Issue (i): whether Section 31A of the Wakf Act, 1995, inserted by the Wakf (Delhi Amendment) Act, 2006, operated retrospectively so as to save the election of a member of the Delhi Legislative Assembly despite the alleged disqualification arising from holding office as Chairperson of the Wakf Board.
Analysis: The words that the office holders "shall be deemed never to have been disqualified" create a legal fiction. That language was treated as sufficient to give the amendment retrospective effect, even though no express retrospectivity was stated. Once the legal fiction is given full effect, the earlier alleged disqualification cannot survive.
Conclusion: Section 31A was held to operate retrospectively, and the alleged disqualification based on office of profit did not survive.
Issue (ii): whether points stated in the election petition but not dealt with in the High Court judgment could be urged in appeal.
Analysis: The judgment proceeded on the presumption that a judge deals only with points pressed before the court. If a point does not appear in the judgment, the normal inference is that it was not pressed, though that presumption is rebuttable before the same court by seeking appropriate correction or review. An appellate court was not treated as the proper forum to raise such undealt-with issues for the first time.
Conclusion: The undealt-with points were not permitted to be urged in appeal.
Final Conclusion: The appeals failed because the retrospective saving provision removed the alleged disqualification and the additional grounds were not open to be canvassed in appeal.
Ratio Decidendi: A statutory deeming provision expressed in retrospective terms must be given full effect, and issues not shown to have been pressed and decided below cannot ordinarily be raised for the first time in appeal.

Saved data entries
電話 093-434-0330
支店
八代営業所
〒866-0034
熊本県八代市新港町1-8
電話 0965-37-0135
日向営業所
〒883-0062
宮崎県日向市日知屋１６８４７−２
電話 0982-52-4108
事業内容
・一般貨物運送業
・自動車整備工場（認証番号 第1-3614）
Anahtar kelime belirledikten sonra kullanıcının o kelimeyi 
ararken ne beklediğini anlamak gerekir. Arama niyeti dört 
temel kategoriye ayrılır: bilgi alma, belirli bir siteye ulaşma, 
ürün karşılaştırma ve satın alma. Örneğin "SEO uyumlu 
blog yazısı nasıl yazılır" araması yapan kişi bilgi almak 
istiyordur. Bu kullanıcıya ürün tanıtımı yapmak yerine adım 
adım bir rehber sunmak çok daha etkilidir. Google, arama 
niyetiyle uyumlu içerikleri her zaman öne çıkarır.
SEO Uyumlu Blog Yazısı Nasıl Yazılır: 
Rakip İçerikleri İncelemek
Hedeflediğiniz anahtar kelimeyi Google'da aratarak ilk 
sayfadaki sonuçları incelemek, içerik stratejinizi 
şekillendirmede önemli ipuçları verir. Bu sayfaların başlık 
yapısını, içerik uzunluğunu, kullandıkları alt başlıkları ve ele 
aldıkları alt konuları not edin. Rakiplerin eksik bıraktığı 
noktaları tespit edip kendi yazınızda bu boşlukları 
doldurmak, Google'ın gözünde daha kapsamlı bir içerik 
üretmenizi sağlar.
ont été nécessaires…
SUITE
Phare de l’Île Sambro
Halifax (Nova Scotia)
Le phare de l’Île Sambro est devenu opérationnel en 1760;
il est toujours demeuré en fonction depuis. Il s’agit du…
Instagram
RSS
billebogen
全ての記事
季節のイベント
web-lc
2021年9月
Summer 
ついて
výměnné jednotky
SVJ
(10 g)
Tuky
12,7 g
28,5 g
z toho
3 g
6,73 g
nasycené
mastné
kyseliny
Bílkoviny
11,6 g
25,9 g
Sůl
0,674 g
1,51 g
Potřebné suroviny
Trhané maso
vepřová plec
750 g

§ Assignment
Write out the whole case summary on Section 31A of the Wakf Act word for word. The entries are separate from the case summary and are not part of it.

§ Problem solution
Issue (i): whether Section 31A of the Wakf Act, 1995, inserted by the Wakf (Delhi Amendment) Act, 2006, operated retrospectively so as to save the election of a member of the Delhi Legislative Assembly despite the alleged disqualification arising from holding office as Chairperson of the Wakf Board.
Analysis: The words that the office holders "shall be deemed never to have been disqualified" create a legal fiction. That language was treated as sufficient to give the amendment retrospective effect, even though no express retrospectivity was stated. Once the legal fiction is given full effect, the earlier alleged disqualification cannot survive.
Conclusion: Section 31A was held to operate retrospectively, and the alleged disqualification based on office of profit did not survive.
Issue (ii): whether points stated in the election petition but not dealt with in the High Court judgment could be urged in appeal.
Analysis: The judgment proceeded on the presumption that a judge deals only with points pressed before the court. If a point does not appear in the judgment, the normal inference is that it was not pressed, though that presumption is rebuttable before the same court by seeking appropriate correction or review. An appellate court was not treated as the proper forum to raise such undealt-with issues for the first time.
Conclusion: The undealt-with points were not permitted to be urged in appeal.
Final Conclusion: The appeals failed because the retrospective saving provision removed the alleged disqualification and the additional grounds were not open to be canvassed in appeal.
Ratio Decidendi: A statutory deeming provision expressed in retrospective terms must be given full effect, and issues not shown to have been pressed and decided below cannot ordinarily be raised for the first time in appeal.